*** SELECTED TEXT ***

Saturday, September 4, 2010

Final Project

I Introduction:

Why is it important for health and wellness professionals to develop psychologically, spiritually and physically? What areas do you need to develop to achieve the goals you have for yourself?

A person who is not well themselves, cannot teach someone else how to be well. Just as if a math teacher doesn't know how to practice addition, they cannot teach that skill to a student. Part of effective teaching is experience. For someone to have 'been there and done that' helps the teacher and student communicate with a better understanding of each other. It almost seems hypocritical for someone to teach and preach about well-being...eating right, exercising, meditating, communicating...when they don't even practice those exercises for themselves. It also seems that the ideas a professional discusses might not be effective if the professional has depression issues or no stress management, etc.

I need to develop my spiritual and psychological areas of well-being. My 'score' in those areas are not very low but there is always room for improvement. I have always felt strong psychologically but I do have some anxiety issues and since the birth of my child and just realizing that I am adult with many responsibilities, I have has some issues with stress management. I'm not very spiritual because I feel a little 'cheesy' when I think about it too much...like its more fantasy than anything but I also have a side of me that is more in tune with spiritual oneness.

II Assessment:

How have you assessed your health in each domain? How do you score your wellness spiritually, physically, and psychologically?

I have assessed my health in each domain in previous exercises in class and on a scale from 1 – 10, I rate my spiritual health a 5, my physical health an 8, and my psychological health a 6. My spiritual health is where there could be some improvement but I'm not completely convinced that I actually need it. I just not sure that being spiritual is part of well-being even though there is research proving that people benefit from it. I feel connected with love and nature and some religion but I'm still learning what it is to be a 'spiritual' person.

*** End of SELECTED TEXT ***
*** LISTED ENTRIES ***

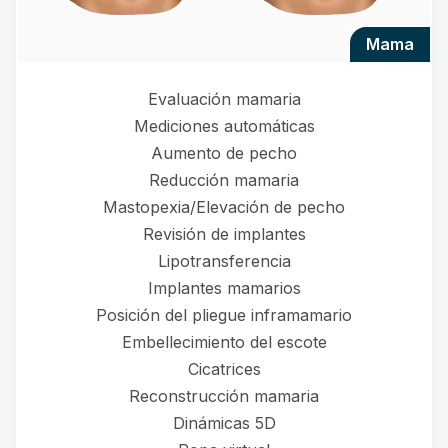
mama
Evaluación mamaria
Mediciones automáticas
Aumento de pecho
Reducción mamaria
Mastopexia/Elevación de pecho
Revisión de implantes
Lipotransferencia
Implantes mamarios
Posición del pliegue inframamario
Embellecimiento del escote
Cicatrices
Reconstrucción mamaria
Dinámicas 5D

*** End of LISTED ENTRIES ***

▸ **QUESTIONS TO ANSWER**:
- a) Duplicate the passage of the wellness final project starting with "I have assessed" and going on through "a 'spiritual' person.".
- b) Pick up the wellness final project after its last sentence and keep writing it.

▸ **RESULTS BY TASK**:
- a)
I have assessed my health in each domain in previous exercises in class and on a scale from 1 – 10, I rate my spiritual health a 5, my physical health an 8, and my psychological health a 6. My spiritual health is where there could be some improvement but I'm not completely convinced that I actually need it. I just not sure that being spiritual is part of well-being even though there is research proving that people benefit from it. I feel connected with love and nature and some religion but I'm still learning what it is to be a 'spiritual' person.

- b)
My physical health is great but it's not quite where I want it. As I have stated, I would like to have better endurance and more muscle mass. I need to workout more frequently and harder which I'm on the path to doing so now that I have switched jobs and given myself more time. I eat well but I'd like some cooking ideas because I'm getting bored with foods. I sometimes run out of time and dont eat. I dont like not eating but it seems that it takes a backseat so many times. I know how absolutely horrible it is to miss a meal but time just gets away from me.

My psychological health is decent but there is much room for improvement. There are thing I wish to change and I hope to work toward those things. I've learned a lot about myself since becoming a new mom and being married and I hope that with job switch, I will better organize my life and have more time for fun times...not just cleaning house and running errands and keeping busy.

III Goal development & IV Practices for personal health:

List at least one goal you have for yourself in each area, Physical, Psychological (mental health) and Spiritual. What strategies can you implement to foster growth in each of the following domains; Physical, Psychological, and Spiritual. Provide at least two examples of exercises or practices in each domain. Explain how you will implement each example.

A goal I have for my physical well-being is to exercise on a better routine. With the birth of my son, my schedule became much more hectic. I work full-time, go to school almost full-time, and need time to care for my son, family, and house. There isn't much time for myself and working out. I have switched jobs and work in a gym and less hours so now I have more time for myself and my workouts. So far, I have been working out much more and feeling much happier. I have goals to get in tip-top shape and I'm not far from it. I just need to lifts heavier weights and eat more protein and calories to gain the mass I want.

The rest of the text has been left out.